Task instructions » Transcribe each entry so that it matches the original exactly.

══════════

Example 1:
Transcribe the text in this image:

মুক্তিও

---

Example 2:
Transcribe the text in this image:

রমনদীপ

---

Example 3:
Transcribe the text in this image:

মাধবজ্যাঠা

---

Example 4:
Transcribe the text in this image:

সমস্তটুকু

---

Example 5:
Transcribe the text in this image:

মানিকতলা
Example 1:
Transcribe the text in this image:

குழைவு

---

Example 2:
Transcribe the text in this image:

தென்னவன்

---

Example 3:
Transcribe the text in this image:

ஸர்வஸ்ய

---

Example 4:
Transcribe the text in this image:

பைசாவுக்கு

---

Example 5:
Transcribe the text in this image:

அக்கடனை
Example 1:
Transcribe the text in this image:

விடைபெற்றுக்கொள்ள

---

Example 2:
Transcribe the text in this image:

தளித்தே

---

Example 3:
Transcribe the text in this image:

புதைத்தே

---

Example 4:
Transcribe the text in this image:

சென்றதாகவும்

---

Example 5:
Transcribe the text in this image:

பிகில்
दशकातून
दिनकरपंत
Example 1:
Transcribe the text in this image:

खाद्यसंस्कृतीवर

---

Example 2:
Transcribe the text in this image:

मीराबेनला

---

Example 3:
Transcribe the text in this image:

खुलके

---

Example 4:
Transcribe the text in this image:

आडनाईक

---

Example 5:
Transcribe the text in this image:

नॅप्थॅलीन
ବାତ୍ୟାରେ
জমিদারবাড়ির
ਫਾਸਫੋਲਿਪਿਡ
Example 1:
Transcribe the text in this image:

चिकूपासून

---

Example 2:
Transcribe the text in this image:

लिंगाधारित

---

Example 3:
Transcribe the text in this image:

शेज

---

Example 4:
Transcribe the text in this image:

══════════

Response »
Example 1:
Transcribe the text in this image:

মুক্তিও

---

Example 2:
Transcribe the text in this image:

রমনদীপ

---

Example 3:
Transcribe the text in this image:

মাধবজ্যাঠা

---

Example 4:
Transcribe the text in this image:

সমস্তটুকু

---

Example 5:
Transcribe the text in this image:

মানিকতলা
Example 1:
Transcribe the text in this image:

குழைவு

---

Example 2:
Transcribe the text in this image:

தென்னவன்

---

Example 3:
Transcribe the text in this image:

ஸர்வஸ்ய

---

Example 4:
Transcribe the text in this image:

பைசாவுக்கு

---

Example 5:
Transcribe the text in this image:

அக்கடனை
Example 1:
Transcribe the text in this image:

விடைபெற்றுக்கொள்ள

---

Example 2:
Transcribe the text in this image:

தளித்தே

---

Example 3:
Transcribe the text in this image:

புதைத்தே

---

Example 4:
Transcribe the text in this image:

சென்றதாகவும்

---

Example 5:
Transcribe the text in this image:

பிகில்
दशकातून
दिनकरपंत
Example 1:
Transcribe the text in this image:

खाद्यसंस्कृतीवर

---

Example 2:
Transcribe the text in this image:

मीराबेनला

---

Example 3:
Transcribe the text in this image:

खुलके

---

Example 4:
Transcribe the text in this image:

आडनाईक

---

Example 5:
Transcribe the text in this image:

नॅप्थॅलीन
ବାତ୍ୟାରେ
জমিদারবাড়ির
ਫਾਸਫੋਲਿਪਿਡ
Example 1:
Transcribe the text in this image:

चिकूपासून

---

Example 2:
Transcribe the text in this image:

लिंगाधारित

---

Example 3:
Transcribe the text in this image:

शेज

---

Example 4:
Transcribe the text in this image:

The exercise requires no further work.